We flew in twos, but you don’t see your partner, so the guys that first night saw the skies over Baghdad and just figured we’d lost airplanes and pilots. Then, once safely back across the border, we joined up and saw that everyone was okay and we were amazed, overjoyed, and deeply moved. No one had suffered as much as a hit or even a near miss. That stealth shit had really worked.
It took only about two or three missions before most of us didn’t even bother to glance out at the flak bursting all around us. We took advantage of their blind firing. We’d delay an attack five minutes knowing they’d have to stop firing to cool down their guns—then we’d come in and hit them. We drew all the demanding high-precision bombing of the most heavily defended, highest-priority targets. The powers that be decided to use B-52s to pour down bombs on the big North Taji military industrial complex. But it was protected by surface-to-air missiles that could knock down our bombing armada. So we went in the night before and took out all fifteen missile sites using ten stealth airplanes. They never saw us coming. That mission won us a standing ovation from General Schwarzkopf and the other brass monitoring us back in the coalition war room.

▶ **Data supplied**

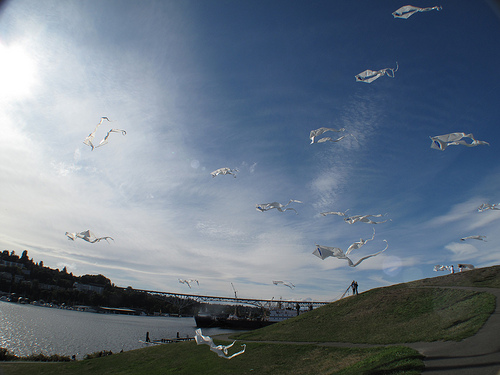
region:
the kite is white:
[305, 227, 379, 295]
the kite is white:
[320, 247, 365, 284]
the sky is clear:
[107, 77, 344, 301]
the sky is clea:
[131, 40, 333, 339]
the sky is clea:
[85, 39, 281, 274]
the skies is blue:
[255, 30, 300, 50]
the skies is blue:
[240, 35, 275, 50]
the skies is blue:
[235, 80, 305, 130]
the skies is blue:
[210, 100, 255, 155]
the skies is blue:
[200, 105, 280, 170]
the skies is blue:
[245, 40, 335, 80]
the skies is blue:
[250, 75, 400, 145]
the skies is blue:
[265, 105, 340, 160]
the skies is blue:
[267, 42, 317, 88]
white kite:
[193, 326, 247, 360]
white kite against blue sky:
[255, 197, 305, 214]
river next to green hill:
[1, 301, 243, 358]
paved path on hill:
[212, 279, 498, 370]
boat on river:
[194, 300, 272, 332]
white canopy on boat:
[199, 300, 261, 311]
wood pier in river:
[153, 334, 195, 343]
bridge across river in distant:
[143, 288, 324, 325]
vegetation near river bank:
[0, 345, 112, 360]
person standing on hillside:
[350, 279, 362, 294]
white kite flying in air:
[387, 2, 447, 32]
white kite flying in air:
[76, 106, 133, 156]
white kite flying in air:
[57, 222, 117, 250]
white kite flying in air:
[294, 117, 366, 157]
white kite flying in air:
[182, 324, 264, 359]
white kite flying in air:
[305, 235, 377, 275]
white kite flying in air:
[406, 115, 480, 161]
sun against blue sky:
[12, 13, 251, 104]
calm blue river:
[8, 303, 125, 346]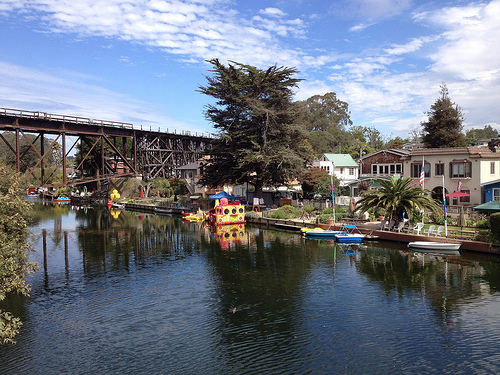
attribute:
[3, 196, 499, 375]
water — still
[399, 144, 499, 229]
house — beige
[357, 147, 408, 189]
house — dark brown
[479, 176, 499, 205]
house — blue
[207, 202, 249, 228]
boat — yellow, red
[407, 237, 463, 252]
boat — white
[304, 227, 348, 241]
boat — blue, on shore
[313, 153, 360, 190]
house — white, off white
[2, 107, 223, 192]
bridge — large, iron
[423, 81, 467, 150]
tree — in the distance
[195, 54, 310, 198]
tree — tall, large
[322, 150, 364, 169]
roof — green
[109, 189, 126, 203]
object — yellow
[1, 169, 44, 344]
tree — green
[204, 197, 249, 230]
toy — yellow, red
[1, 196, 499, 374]
lake — calm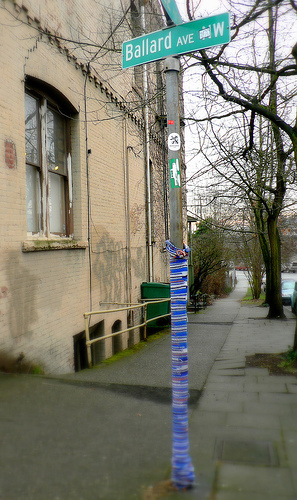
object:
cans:
[138, 280, 171, 330]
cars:
[259, 270, 295, 316]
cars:
[229, 260, 296, 272]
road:
[226, 269, 296, 311]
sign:
[121, 11, 230, 68]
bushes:
[191, 215, 231, 296]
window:
[24, 84, 75, 239]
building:
[0, 0, 188, 377]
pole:
[164, 56, 196, 487]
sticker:
[167, 132, 181, 151]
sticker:
[168, 119, 174, 124]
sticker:
[169, 158, 180, 188]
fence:
[81, 297, 171, 368]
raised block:
[213, 361, 246, 368]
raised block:
[212, 353, 239, 361]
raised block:
[210, 366, 245, 375]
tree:
[232, 202, 263, 300]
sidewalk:
[0, 271, 297, 451]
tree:
[179, 0, 297, 320]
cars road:
[233, 259, 249, 278]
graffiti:
[93, 229, 130, 310]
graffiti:
[5, 254, 39, 347]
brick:
[93, 108, 123, 230]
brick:
[1, 20, 20, 134]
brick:
[2, 176, 21, 245]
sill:
[23, 236, 89, 250]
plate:
[212, 434, 281, 465]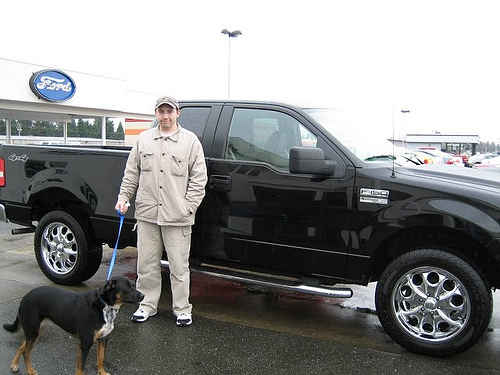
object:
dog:
[0, 274, 144, 375]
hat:
[154, 96, 180, 110]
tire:
[29, 213, 99, 286]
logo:
[29, 68, 75, 103]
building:
[0, 52, 494, 210]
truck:
[0, 98, 500, 356]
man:
[115, 97, 209, 328]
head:
[106, 276, 145, 306]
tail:
[1, 295, 29, 333]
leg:
[8, 319, 43, 366]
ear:
[105, 280, 116, 292]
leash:
[104, 212, 126, 283]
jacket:
[118, 125, 208, 229]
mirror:
[287, 144, 335, 178]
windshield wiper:
[362, 152, 420, 166]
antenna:
[389, 98, 398, 178]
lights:
[219, 27, 245, 39]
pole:
[226, 41, 231, 101]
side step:
[144, 243, 354, 300]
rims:
[373, 239, 493, 359]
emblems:
[357, 186, 391, 205]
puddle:
[327, 288, 376, 314]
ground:
[0, 251, 500, 375]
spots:
[104, 304, 120, 324]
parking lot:
[0, 224, 500, 375]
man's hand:
[114, 193, 131, 215]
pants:
[134, 222, 191, 314]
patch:
[97, 302, 121, 342]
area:
[94, 303, 119, 338]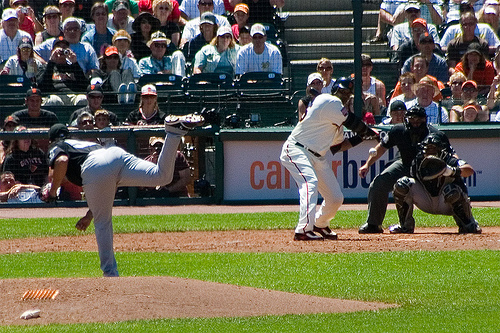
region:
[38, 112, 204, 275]
Pitcher throwing the baseball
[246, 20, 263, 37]
White cap on man's head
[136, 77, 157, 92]
Woman with white and red cap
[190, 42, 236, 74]
Woman wearing light blue top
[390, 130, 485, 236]
Catcher kneeling to catch the baseball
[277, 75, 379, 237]
Batter getting ready to strike baseball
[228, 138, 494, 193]
White, orange and black advertisement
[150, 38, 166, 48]
Sunglasses on man's face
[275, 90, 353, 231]
White uniform worn by batter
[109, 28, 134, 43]
Yellow hat on man's head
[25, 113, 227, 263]
He is throwing the ball.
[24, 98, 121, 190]
He has a black jersey on.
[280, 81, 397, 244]
He is hitting the ball.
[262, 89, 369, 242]
He is wearing a white shirt.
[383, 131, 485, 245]
He is catching the ball.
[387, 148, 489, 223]
His mit is open.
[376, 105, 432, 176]
The umpire is behind the catcher.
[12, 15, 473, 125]
The fans are watching.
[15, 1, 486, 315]
They are playing baseball.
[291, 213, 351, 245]
His shoes are black.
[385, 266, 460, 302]
the field is green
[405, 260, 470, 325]
they are playing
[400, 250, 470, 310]
softball is a sport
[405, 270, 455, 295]
people are watching softball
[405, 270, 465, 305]
audience in softball sport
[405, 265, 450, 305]
the guys is falling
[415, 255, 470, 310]
the guys is wearing white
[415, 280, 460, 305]
the grass is green and cool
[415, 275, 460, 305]
the grass is beautiful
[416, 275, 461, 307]
the grass is nice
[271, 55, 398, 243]
the man swinging the bat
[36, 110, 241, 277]
the man is throwing the ball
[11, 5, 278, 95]
the spectators in the stands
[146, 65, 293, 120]
the empty seats in the stands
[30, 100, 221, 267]
the man on the pitchers mound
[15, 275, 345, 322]
the mound is made of dirt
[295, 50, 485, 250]
the men at home plate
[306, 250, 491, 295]
the grass on the field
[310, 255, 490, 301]
the grass is well cut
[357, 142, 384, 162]
the ball is in mid air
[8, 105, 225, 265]
a baseball player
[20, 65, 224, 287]
a baseball player throwing a ball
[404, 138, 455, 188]
a baseball glove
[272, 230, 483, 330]
green grass at a baseball field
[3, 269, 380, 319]
dirt on a baseball field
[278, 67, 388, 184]
a baseball player wearing a white shirt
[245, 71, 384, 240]
a baseball player wearing white pants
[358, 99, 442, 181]
a baseball player wearing a black shirt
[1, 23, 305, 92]
people watching a baseball game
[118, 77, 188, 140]
a person wearing a hat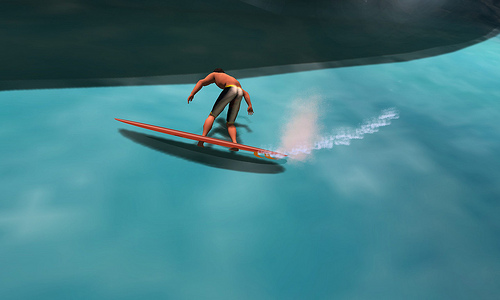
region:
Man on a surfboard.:
[70, 24, 410, 211]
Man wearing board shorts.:
[177, 39, 331, 187]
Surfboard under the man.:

▶ **Tasks to carry out**
(a) Repeat the part of the stealth bombing account from "It took only" to "coalition war room." word for word.
(b) Go on with the stealth bombing account, picking up right after its final sentence.

▶ **Numbered responses**
(a)
It took only about two or three missions before most of us didn’t even bother to glance out at the flak bursting all around us. We took advantage of their blind firing. We’d delay an attack five minutes knowing they’d have to stop firing to cool down their guns—then we’d come in and hit them. We drew all the demanding high-precision bombing of the most heavily defended, highest-priority targets. The powers that be decided to use B-52s to pour down bombs on the big North Taji military industrial complex. But it was protected by surface-to-air missiles that could knock down our bombing armada. So we went in the night before and took out all fifteen missile sites using ten stealth airplanes. They never saw us coming. That mission won us a standing ovation from General Schwarzkopf and the other brass monitoring us back in the coalition war room.

(b)
Given our precision bombs we could locate the one communications node in a city block and take it out without inflicting collateral damage. We used to brag, “Just tell us whether you want to hit the men’s room or the ladies’ room and we’ll oblige.” Because of stealth we could arrive at target unseen and focus entirely on making a precision hit. Our GBU-27 laser-guided bomb could penetrate the most hardened bunker. We hit Saddam’s Simarra chemical bunkers with these bombs. They were eight feet of reinforced concrete, and we used the first bomb to pierce through the dense construction, then a second bomb followed down the same drilled hole made by the first and exploded with tremendous impact. About halfway through the war we began running low on bomb supplies and reverted to using a lighter bomb. Those GBU-10s bounced right off the roof of some hardened hangars at a forward Iraqi airbase called H-2. Intelligence reported the Iraqis were gleeful, felt they had finally defeated us at something, so they crammed these hangars with as many of their remaining jet fighters as they could. We waited for a couple of days, then went in with our heavier GBU-27s and blew that damned air base off the map.
Three other missions I remember with a lot of relish: we did some high-precision bombing and took out a Republican Guard barracks at a prison camp housing Kuwaiti prisoners, allowing them to escape. On another night, we took out Peter Arnett of CNN! I was at the base watching him broadcast—that guy was not wildly popular with many of us because we felt Saddam was just using him for propaganda—and we knew that in exactly six seconds our guys were going to hit the telecommunications center in downtown Baghdad and knock Arnett off the air. So we began counting out: “Five… Four… Three… Two… One.” The screen went blank. Right on cue, too. We cheered like nuts at a football game.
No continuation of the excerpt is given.